I need to handle Unix signals in a single-threaded application with the following goals:
- Signals doesn't mask on receive (thus, the signal handler must be reentrant).
- I am not allowed to lose signal data (thus, if a new signal comes before the handler of the previous returned, it also must be handled correctly).
I have the common multi-threaded primitives (spinlocks, semaphores, etc). But they doesn't seem enough, because my higher-level data structures (even a such simple as a list) aren't thread-safe.
My initial idea was the following:
- I use a list, in which I store the data of the incoming signal fast,
- and process them (call the possibily much slower running handlers) later, out of the critical section.
The main problem with that, that the list data structure isn't thread safe. If I lock it, I can't store a second signal anywhere. I can't wait until the previous handler exits, because on the second signal it is essentially suspended in a critical section.

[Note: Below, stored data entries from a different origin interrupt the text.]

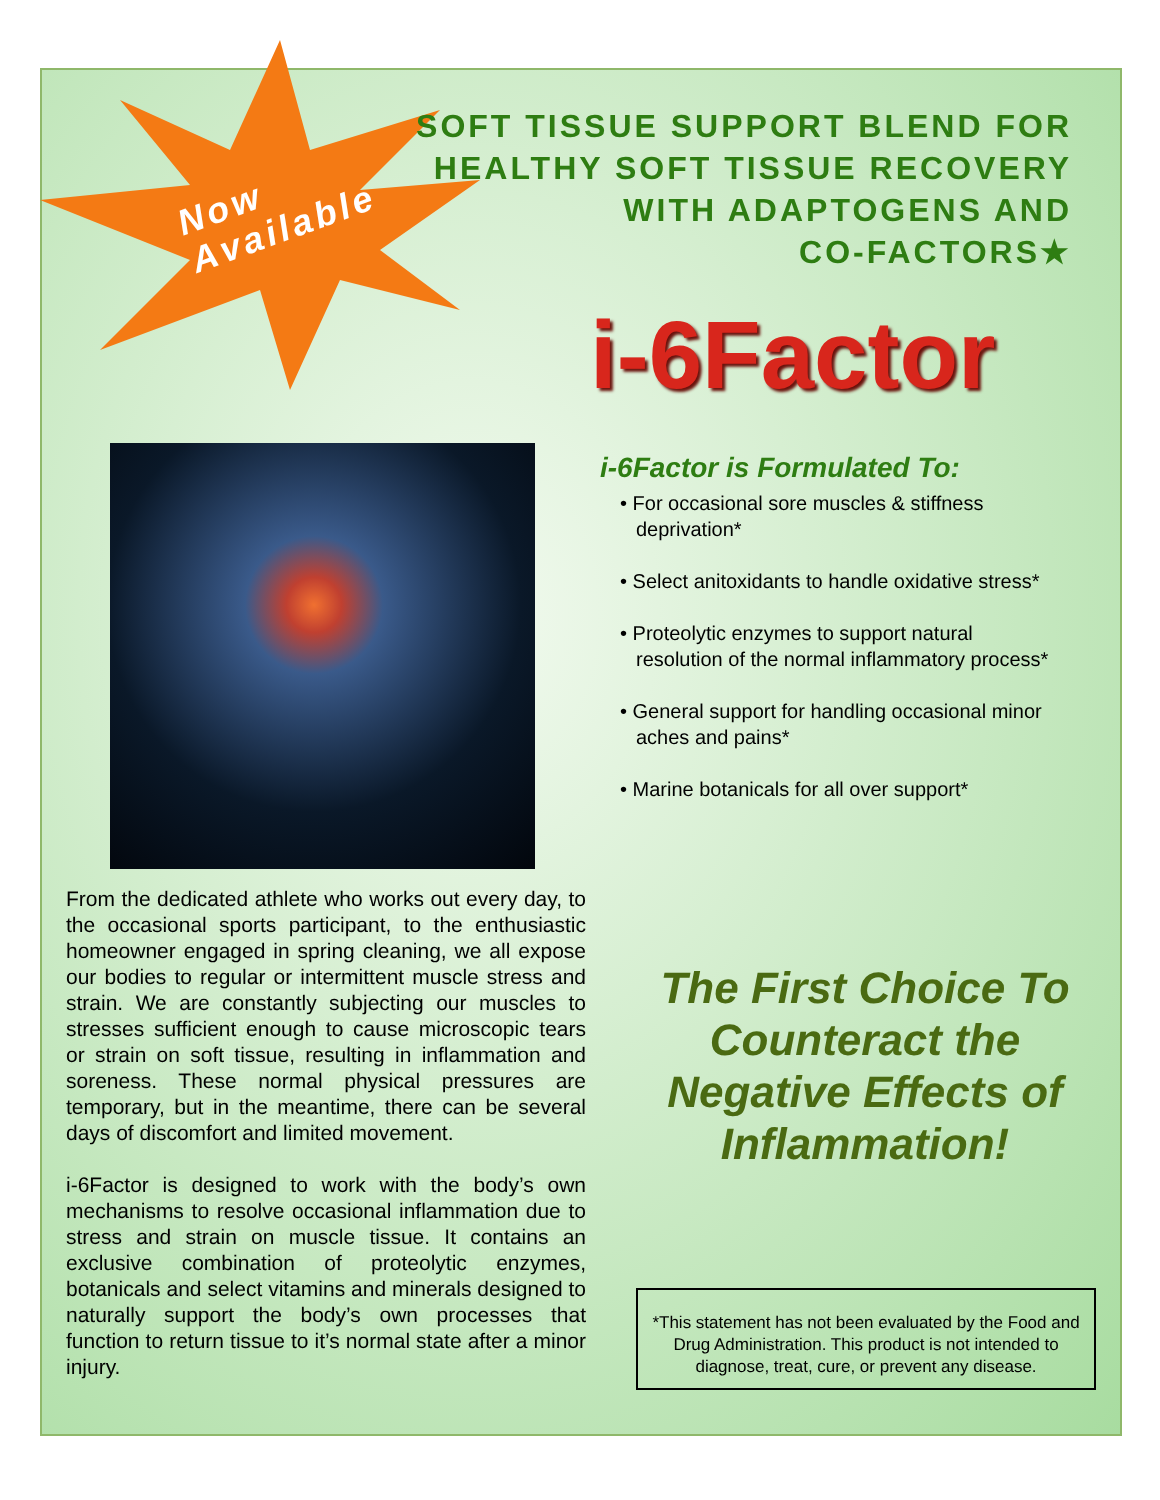SOFT TISSUE SUPPORT BLEND FOR
HEALTHY SOFT TISSUE RECOVERY
WITH ADAPTOGENS AND
CO-FACTORS★
Now
Available
i-6Factor
i-6Factor is Formulated To:
• For occasional sore muscles & stiffness deprivation*
• Select anitoxidants to handle oxidative stress*
• Proteolytic enzymes to support natural resolution of the normal inflammatory process*
• General support for handling occasional minor aches and pains*
• Marine botanicals for all over support*
From the dedicated athlete who works out every day, to the occasional sports participant, to the enthusiastic homeowner engaged in spring cleaning, we all expose our bodies to regular or intermittent muscle stress and strain. We are constantly subjecting our muscles to stresses sufficient enough to cause microscopic tears or strain on soft tissue, resulting in inflammation and soreness. These normal physical pressures are temporary, but in the meantime, there can be several days of discomfort and limited movement.
i-6Factor is designed to work with the body’s own mechanisms to resolve occasional inflammation due to stress and strain on muscle tissue. It contains an exclusive combination of proteolytic enzymes, botanicals and select vitamins and minerals designed to naturally support the body’s own processes that function to return tissue to it’s normal state after a minor injury.
The First Choice To Counteract the Negative Effects of Inflammation!
*This statement has not been evaluated by the Food and Drug Administration. This product is not intended to diagnose, treat, cure, or prevent any disease.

Simply I don't have any idea, how to handle the following scenario:
- signal1 comes, the process suspends, and the handler of signal1 starts
- signal2 comes, the handler of signal1 suspends, and the handler of signal2 starts
- Handler of signal2 returns, execution returns to the handler signal1
- Handler of signal1 returns, execution returns to the main program.
After thinking a lot on it, I have an impression, maybe my problem is unsolvable. Am I right? How do operating systems handle similar problems (for example, possibily bursting interrupts from hardware)?